Las oleadas del Borussia eran dignas del Madrid, pero los alemanes no querían saltarse el protocolo que los condenaba a un papel subalterno. La incidencia de Adeyemi se repitió una docena de veces con distintos protagonistas. El Dortmund creó una atmósfera irrespirable, y no solo por el humo de las bengalas de sus seguidores. Según impone la tradición, la niebla se disipó en el minuto setenta. Con su leyenda de invencible a cuestas, los blancos se desperezan para coronar otra Champions inevitable de la mano y la cabeza de Carvajal, el último vástago de la furia española.

La parábola del Madrid que gana aunque no lo pretenda se refleja en el segundo gol. Bellingham aprovecha el error defensivo de un Borussia desmantelado para ceder a Vinicius, que marca porque chuta mal, por lo cual acierta con el disparo. Frente a este fatalismo de la victoria madridista, el Dortmund aceptó mansamente su condición de meritorio, y se entregó tras haber sostenido el espectáculo.

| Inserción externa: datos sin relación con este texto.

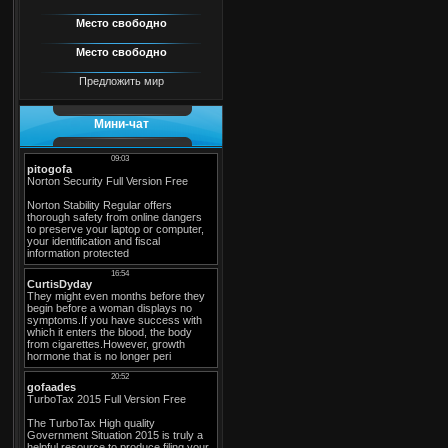
Место свободно
Место свободно
Предложить мир
Мини-чат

Los alemanes deben desaparecer con rapidez de esta crónica, el deporte obliga a concentrarse en los ganadores. Con una formalidad estadística, el Madrid ha desempatado las 14 Champions que igualaban a los 14 Roland Garros de su supremo admirador, Rafael Nadal.

La identificación del Madrid con la Champions es tan exacta, que la competición parece diseñada para su único ganador posible. Las nueve últimas finales disputadas y ganadas imprimen un palmarés que solo está al alcance del mismo Nadal de antes. La triste exhibición madridista de Wembley confirma que los blancos no reciban en ningún caso la etiqueta de mejor equipo de Europa, una jerarquía que se reserva rutinariamente para las sucesivas escuadras de Guardiola.

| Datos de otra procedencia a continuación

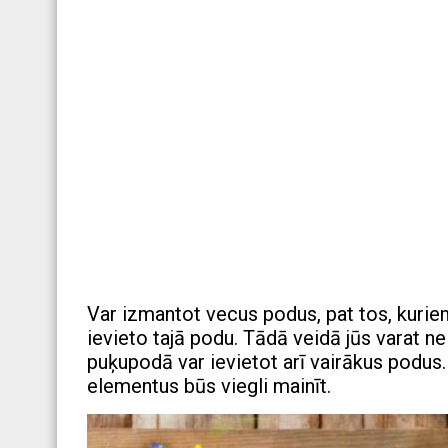
Var izmantot vecus podus, pat tos, kuriem
ievieto tajā podu. Tādā veidā jūs varat ne
puķupodā var ievietot arī vairākus podus.
elementus būs viegli mainīt.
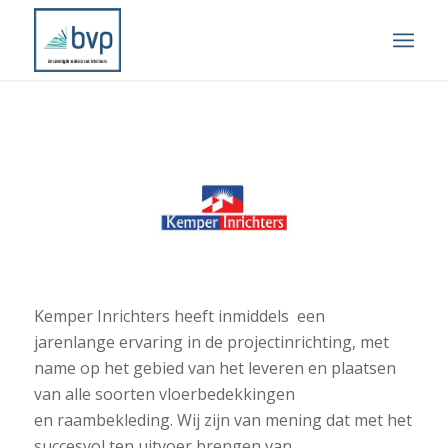
Kemper Inrichters heeft inmiddels een
jarenlange ervaring in de projectinrichting, met
name op het gebied van het leveren en plaatsen
van alle soorten vloerbedekkingen
en raambekleding. Wij zijn van mening dat met het
succesvol ten uitvoer brengen van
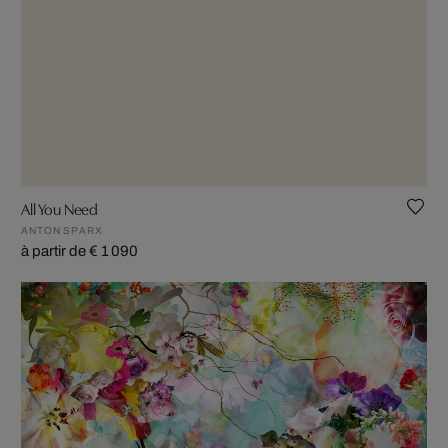
All You Need
ANTON SPARX
à partir de € 1 090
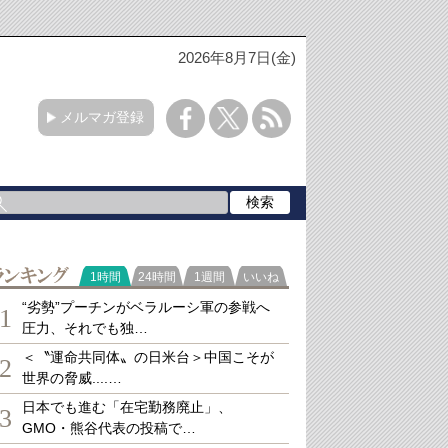
2026年8月7日(金)
メルマガ登録
ランキング
1時間
24時間
1週間
いいね
“劣勢”プーチンがベラルーシ軍の参戦へ
1
圧力、それでも独…
＜〝運命共同体〟の日米台＞中国こそが
2
世界の脅威....…
日本でも進む「在宅勤務廃止」、
3
GMO・熊谷代表の投稿で…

La Champions inevitable no oculta que el espectáculo de mayor calidad que ha contemplado esta temporada el Bernabéu ha sido un concierto de Taylor Swift. El Madrid no ha necesitado sustituir a Cristiano ni a Benzema para mantener viva su pasión por la victoria. Su convicción es tan aplastante que puede permitirse el oscurecimiento de Bellingham, que parece que está en el campo anunciando un dentífrico. En la asistencia del inglés a Vinicius, pervive la sospecha de que pretendía desentenderse del balón lo antes posible, su tónica en el partido. En cuanto al también desaparecido Rodrygo, la nula prestación justifica sus celos ante la llegada de Mbappé. En fin, en la Champions participan los mejores clubes de Europa pero la gana el Madrid, que no lo es. Esta circunstancia no desmerece el triunfo, lo agranda.